- [Records provided]
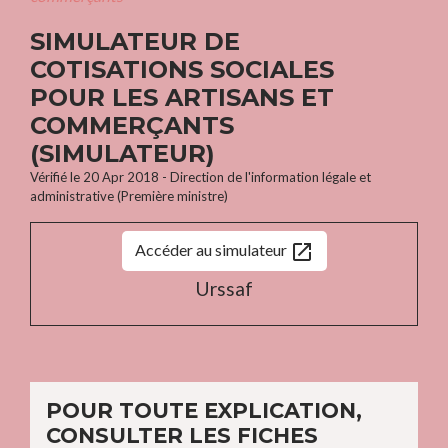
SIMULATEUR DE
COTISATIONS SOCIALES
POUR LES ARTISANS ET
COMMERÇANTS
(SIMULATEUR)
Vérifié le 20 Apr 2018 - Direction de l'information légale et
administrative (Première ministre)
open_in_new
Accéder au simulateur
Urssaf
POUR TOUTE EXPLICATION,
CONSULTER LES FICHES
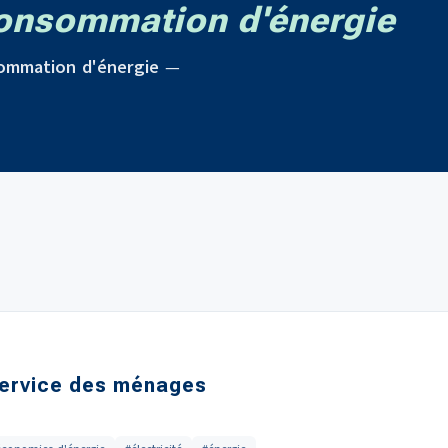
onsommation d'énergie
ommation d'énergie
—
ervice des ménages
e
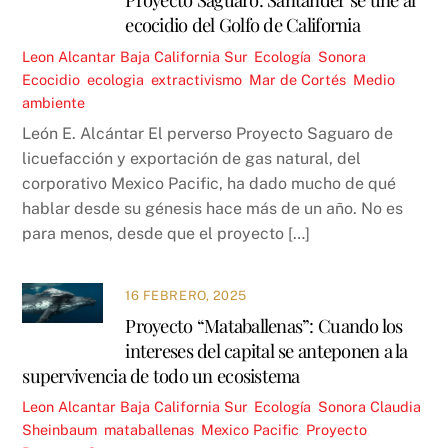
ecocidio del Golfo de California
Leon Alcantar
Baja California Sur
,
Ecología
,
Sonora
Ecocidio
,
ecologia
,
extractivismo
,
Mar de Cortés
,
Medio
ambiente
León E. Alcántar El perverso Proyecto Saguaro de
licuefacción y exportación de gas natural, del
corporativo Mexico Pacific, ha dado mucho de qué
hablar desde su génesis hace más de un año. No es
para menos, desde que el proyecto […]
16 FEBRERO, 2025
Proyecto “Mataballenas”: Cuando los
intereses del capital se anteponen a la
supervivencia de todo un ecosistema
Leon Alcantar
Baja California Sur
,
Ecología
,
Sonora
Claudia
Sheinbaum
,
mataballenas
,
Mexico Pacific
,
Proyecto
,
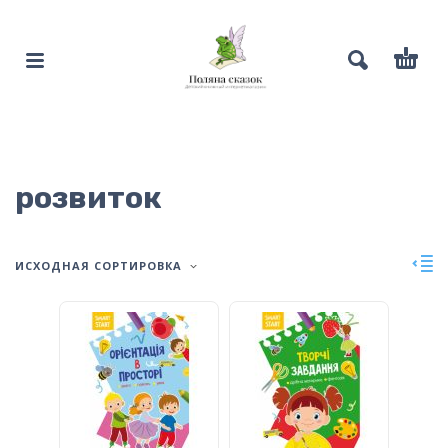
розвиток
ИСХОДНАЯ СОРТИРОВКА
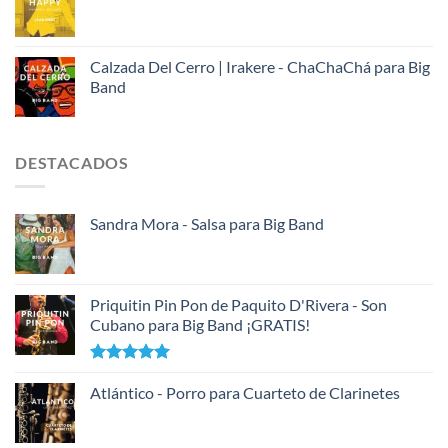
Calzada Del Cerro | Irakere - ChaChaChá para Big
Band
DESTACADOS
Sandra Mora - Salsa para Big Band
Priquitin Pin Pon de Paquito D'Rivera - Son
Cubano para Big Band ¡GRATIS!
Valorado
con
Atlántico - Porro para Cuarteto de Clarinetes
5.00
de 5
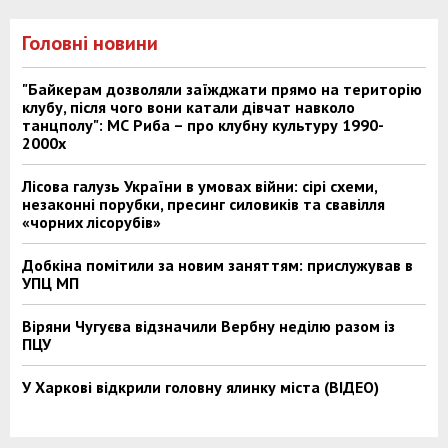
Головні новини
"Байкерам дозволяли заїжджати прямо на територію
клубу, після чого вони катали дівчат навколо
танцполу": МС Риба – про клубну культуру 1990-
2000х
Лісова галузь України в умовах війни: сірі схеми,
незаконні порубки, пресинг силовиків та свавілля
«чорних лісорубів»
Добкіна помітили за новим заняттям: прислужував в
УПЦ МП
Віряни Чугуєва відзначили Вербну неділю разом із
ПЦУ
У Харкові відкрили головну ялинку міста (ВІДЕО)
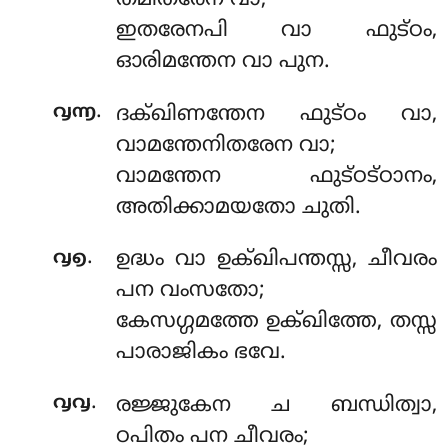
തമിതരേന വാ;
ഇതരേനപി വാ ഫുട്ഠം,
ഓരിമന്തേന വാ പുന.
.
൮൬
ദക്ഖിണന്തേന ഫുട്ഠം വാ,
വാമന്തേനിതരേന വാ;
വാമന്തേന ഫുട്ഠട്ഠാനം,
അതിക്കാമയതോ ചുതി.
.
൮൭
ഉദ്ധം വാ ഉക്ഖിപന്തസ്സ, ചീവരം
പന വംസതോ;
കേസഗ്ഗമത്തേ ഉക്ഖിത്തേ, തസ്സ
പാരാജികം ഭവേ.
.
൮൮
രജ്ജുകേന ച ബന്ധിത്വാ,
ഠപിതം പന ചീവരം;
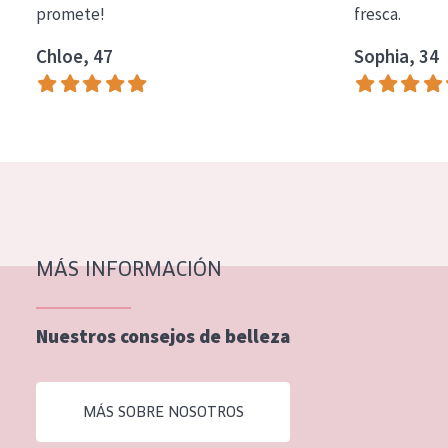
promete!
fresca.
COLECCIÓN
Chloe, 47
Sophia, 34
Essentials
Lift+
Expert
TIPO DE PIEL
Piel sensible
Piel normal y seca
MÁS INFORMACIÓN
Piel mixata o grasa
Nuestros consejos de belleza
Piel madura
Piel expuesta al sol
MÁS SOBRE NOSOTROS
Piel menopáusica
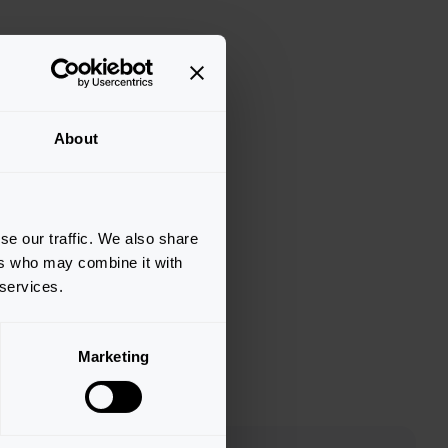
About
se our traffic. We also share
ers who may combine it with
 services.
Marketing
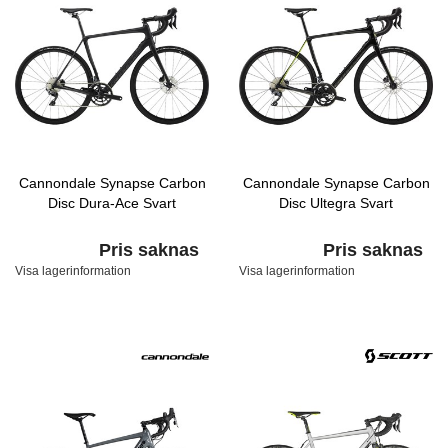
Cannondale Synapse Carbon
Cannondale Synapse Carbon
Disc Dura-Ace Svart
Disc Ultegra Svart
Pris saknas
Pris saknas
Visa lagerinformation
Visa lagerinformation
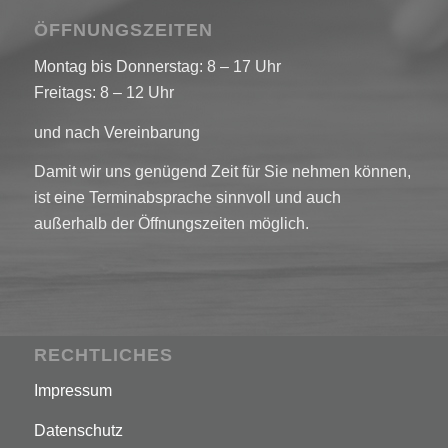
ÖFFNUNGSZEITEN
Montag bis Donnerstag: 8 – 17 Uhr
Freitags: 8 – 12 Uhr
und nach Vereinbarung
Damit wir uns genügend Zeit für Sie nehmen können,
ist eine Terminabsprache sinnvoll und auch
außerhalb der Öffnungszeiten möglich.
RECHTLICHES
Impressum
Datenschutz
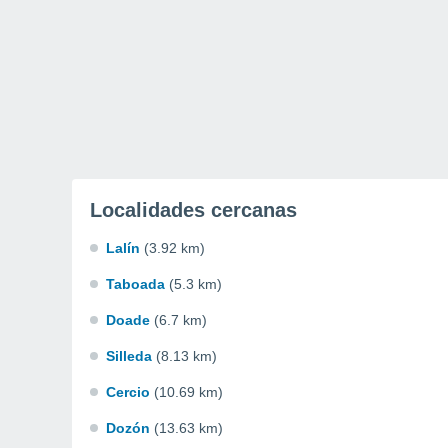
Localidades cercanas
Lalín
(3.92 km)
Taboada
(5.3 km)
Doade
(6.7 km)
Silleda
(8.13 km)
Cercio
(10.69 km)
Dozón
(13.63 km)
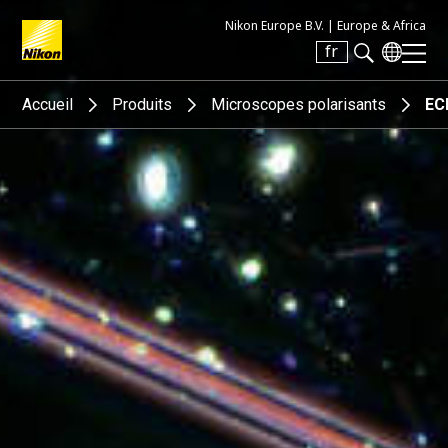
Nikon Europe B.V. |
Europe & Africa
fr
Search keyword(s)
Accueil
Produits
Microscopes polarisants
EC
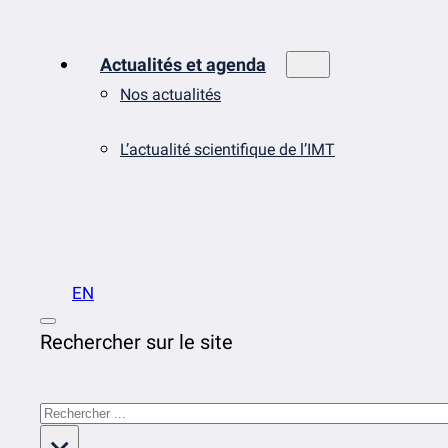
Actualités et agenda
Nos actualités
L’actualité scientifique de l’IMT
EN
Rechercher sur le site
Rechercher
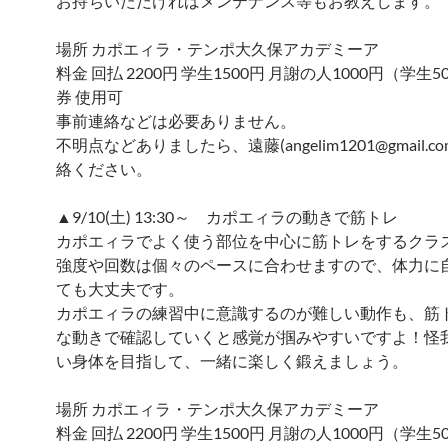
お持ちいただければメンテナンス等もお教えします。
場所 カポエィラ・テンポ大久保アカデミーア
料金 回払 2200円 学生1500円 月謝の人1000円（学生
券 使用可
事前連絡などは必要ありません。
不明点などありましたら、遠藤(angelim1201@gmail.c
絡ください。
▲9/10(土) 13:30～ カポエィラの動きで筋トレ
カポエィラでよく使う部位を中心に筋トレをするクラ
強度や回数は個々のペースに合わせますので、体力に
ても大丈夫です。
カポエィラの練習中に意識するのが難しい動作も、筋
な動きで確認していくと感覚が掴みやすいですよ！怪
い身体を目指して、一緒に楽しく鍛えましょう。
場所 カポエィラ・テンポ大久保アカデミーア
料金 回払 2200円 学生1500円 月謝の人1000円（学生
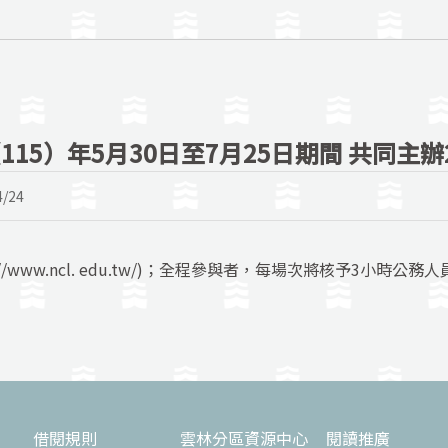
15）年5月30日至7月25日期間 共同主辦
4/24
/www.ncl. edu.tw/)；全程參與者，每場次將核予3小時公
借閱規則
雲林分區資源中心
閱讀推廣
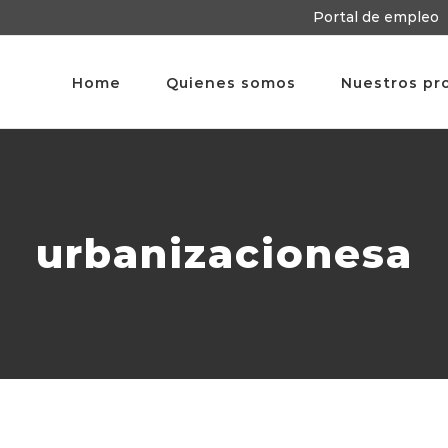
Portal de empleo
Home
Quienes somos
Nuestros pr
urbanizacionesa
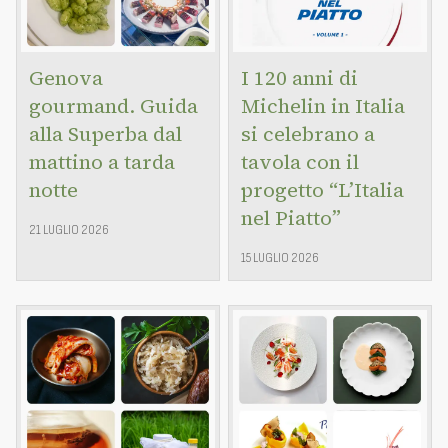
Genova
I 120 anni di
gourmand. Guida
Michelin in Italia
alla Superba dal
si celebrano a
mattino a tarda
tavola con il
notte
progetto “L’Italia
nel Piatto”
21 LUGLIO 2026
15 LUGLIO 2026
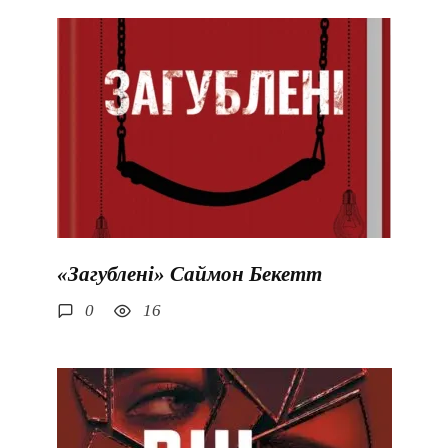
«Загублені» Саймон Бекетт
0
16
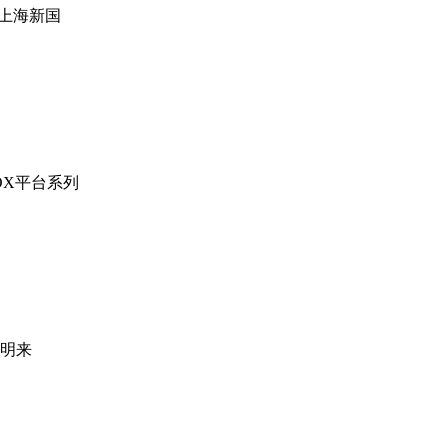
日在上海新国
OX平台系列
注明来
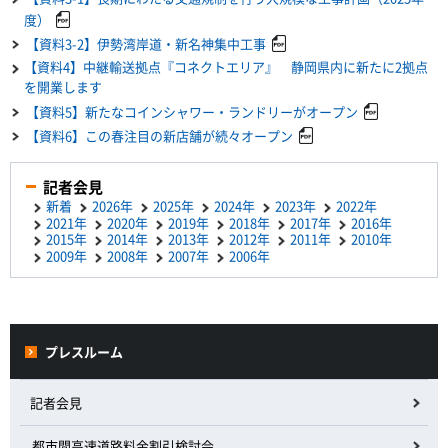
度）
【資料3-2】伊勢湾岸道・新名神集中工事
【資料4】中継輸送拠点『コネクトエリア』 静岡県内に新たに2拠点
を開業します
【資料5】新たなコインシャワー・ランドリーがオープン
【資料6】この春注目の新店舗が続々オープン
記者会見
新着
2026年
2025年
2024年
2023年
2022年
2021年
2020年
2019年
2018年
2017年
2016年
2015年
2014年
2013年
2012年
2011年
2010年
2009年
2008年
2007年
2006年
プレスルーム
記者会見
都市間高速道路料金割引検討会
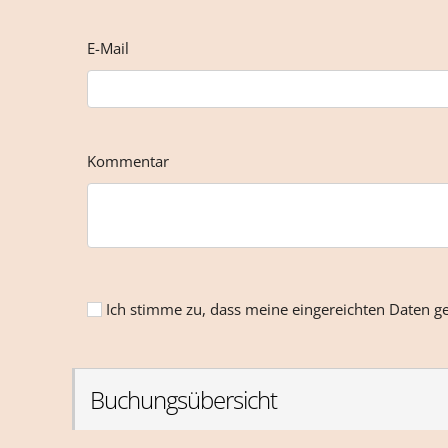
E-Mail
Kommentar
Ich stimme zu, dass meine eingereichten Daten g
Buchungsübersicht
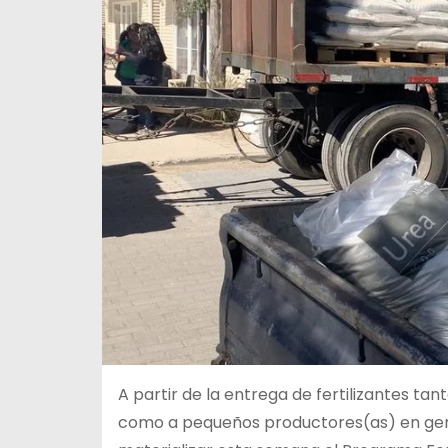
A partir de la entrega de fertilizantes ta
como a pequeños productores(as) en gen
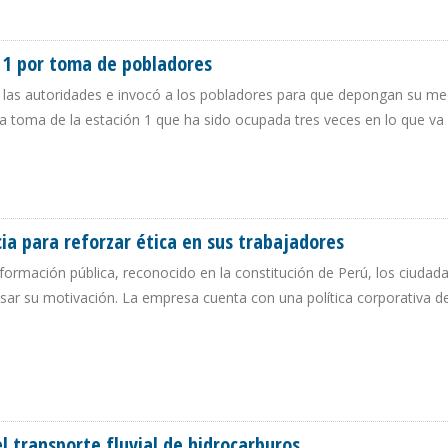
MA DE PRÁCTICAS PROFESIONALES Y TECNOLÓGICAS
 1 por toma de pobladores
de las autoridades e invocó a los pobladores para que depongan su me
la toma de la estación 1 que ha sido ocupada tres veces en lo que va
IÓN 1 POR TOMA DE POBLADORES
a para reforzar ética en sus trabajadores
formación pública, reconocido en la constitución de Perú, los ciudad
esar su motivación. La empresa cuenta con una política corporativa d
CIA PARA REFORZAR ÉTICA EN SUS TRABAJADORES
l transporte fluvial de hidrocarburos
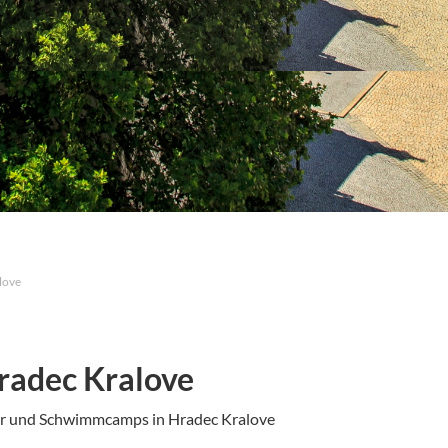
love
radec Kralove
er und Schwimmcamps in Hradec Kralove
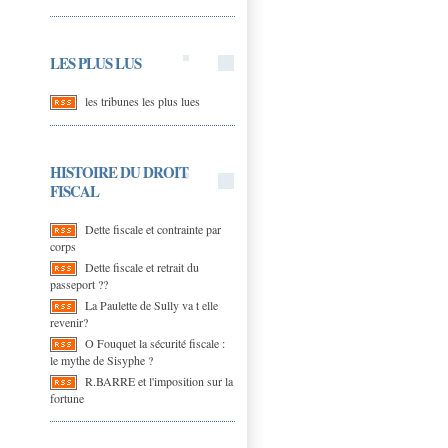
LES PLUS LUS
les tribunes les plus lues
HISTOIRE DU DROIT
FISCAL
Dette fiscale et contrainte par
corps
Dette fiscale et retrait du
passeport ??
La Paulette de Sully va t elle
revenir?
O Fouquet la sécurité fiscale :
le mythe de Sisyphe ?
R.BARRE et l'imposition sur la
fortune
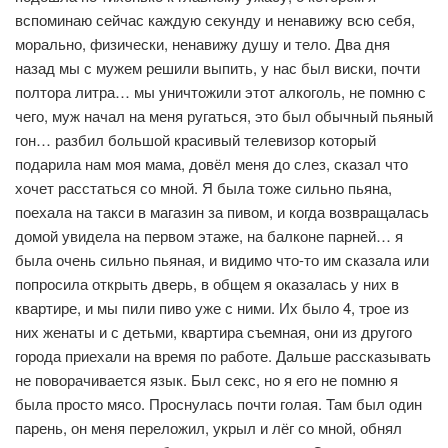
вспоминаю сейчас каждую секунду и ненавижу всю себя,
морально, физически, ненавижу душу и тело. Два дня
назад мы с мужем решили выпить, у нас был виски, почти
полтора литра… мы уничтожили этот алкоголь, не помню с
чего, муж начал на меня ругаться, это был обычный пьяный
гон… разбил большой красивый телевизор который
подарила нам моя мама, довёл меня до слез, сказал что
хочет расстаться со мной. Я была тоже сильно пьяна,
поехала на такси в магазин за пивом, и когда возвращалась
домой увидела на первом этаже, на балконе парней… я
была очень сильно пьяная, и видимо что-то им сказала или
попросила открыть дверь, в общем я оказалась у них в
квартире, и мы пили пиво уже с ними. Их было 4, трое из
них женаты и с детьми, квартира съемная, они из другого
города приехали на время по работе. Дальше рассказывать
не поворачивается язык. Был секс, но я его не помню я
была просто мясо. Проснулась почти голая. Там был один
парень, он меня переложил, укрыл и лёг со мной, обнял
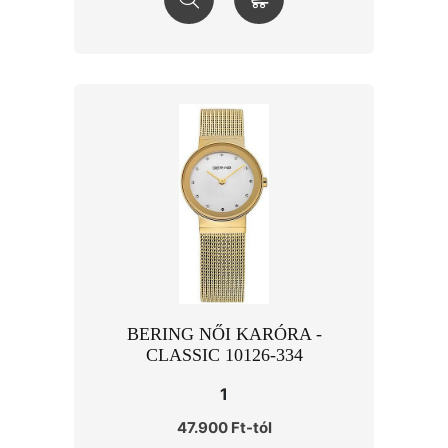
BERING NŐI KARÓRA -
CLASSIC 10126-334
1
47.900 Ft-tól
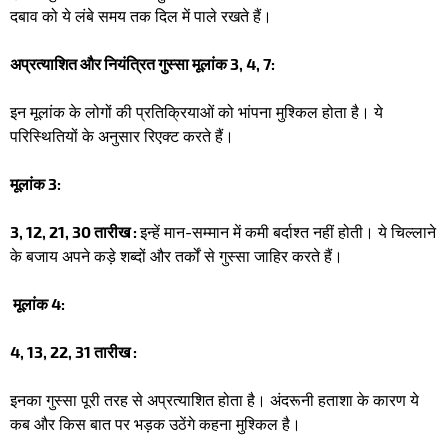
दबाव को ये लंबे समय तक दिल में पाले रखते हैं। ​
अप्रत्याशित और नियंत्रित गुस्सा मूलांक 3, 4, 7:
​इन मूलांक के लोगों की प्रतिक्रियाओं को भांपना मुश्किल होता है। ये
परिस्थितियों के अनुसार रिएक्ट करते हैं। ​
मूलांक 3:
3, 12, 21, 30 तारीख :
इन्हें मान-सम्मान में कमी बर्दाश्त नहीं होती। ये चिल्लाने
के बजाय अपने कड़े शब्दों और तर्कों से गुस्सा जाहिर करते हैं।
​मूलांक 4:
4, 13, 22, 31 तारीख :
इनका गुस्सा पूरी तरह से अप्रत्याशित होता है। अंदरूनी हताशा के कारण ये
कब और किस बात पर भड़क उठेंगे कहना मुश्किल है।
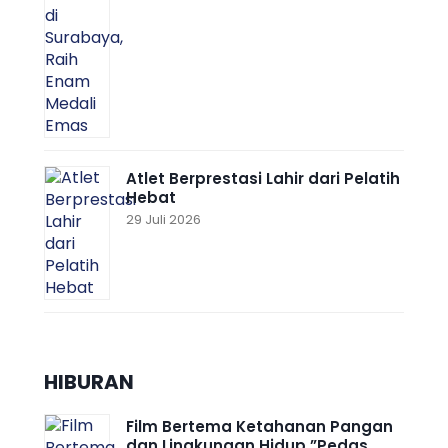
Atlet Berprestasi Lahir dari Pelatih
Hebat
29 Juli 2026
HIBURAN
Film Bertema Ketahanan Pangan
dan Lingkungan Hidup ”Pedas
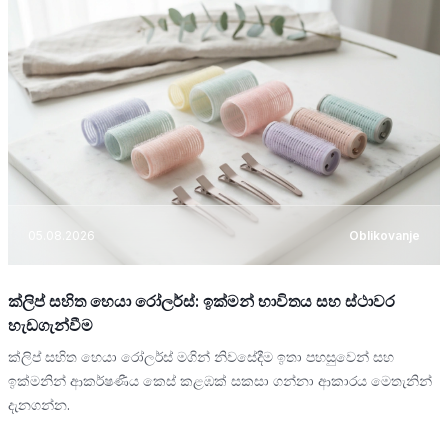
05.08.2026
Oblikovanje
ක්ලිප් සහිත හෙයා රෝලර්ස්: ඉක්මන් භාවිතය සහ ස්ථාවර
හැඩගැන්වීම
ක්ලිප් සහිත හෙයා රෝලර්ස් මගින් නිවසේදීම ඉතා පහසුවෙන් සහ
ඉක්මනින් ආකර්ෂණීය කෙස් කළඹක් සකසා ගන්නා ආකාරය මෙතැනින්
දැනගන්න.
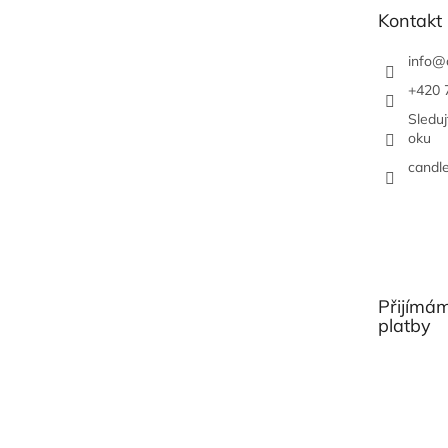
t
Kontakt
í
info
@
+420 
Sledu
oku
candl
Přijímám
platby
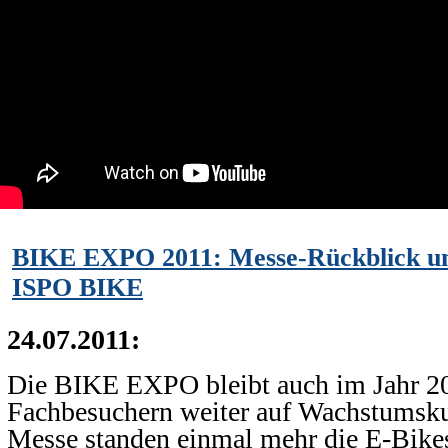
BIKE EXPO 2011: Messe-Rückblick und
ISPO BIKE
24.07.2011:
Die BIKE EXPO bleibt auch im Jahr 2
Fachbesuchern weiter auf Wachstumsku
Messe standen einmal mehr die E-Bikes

- [Task prompt] Copy out the records word for word, starting at the very beginning and ending with the line that contains "ИСХОДНАЯ СОРТИРОВКА". Leave the pictures out of your copy.

- [Response]
SIMULATEUR DE
COTISATIONS SOCIALES
POUR LES ARTISANS ET
COMMERÇANTS
(SIMULATEUR)
Vérifié le 20 Apr 2018 - Direction de l'information légale et
administrative (Première ministre)
open_in_new
Accéder au simulateur
Urssaf
POUR TOUTE EXPLICATION,
CONSULTER LES FICHES
onsommation d'énergie
ommation d'énergie
—
ervice des ménages
e
ecocidio del Golfo de California
Leon Alcantar
Baja California Sur
,
Ecología
,
Sonora
Ecocidio
,
ecologia
,
extractivismo
,
Mar de Cortés
,
Medio
ambiente
León E. Alcántar El perverso Proyecto Saguaro de
licuefacción y exportación de gas natural, del
corporativo Mexico Pacific, ha dado mucho de qué
hablar desde su génesis hace más de un año. No es
para menos, desde que el proyecto […]
16 FEBRERO, 2025
Proyecto “Mataballenas”: Cuando los
intereses del capital se anteponen a la
supervivencia de todo un ecosistema
Leon Alcantar
Baja California Sur
,
Ecología
,
Sonora
Claudia
Sheinbaum
,
mataballenas
,
Mexico Pacific
,
Proyecto
,
розвиток
ИСХОДНАЯ СОРТИРОВКА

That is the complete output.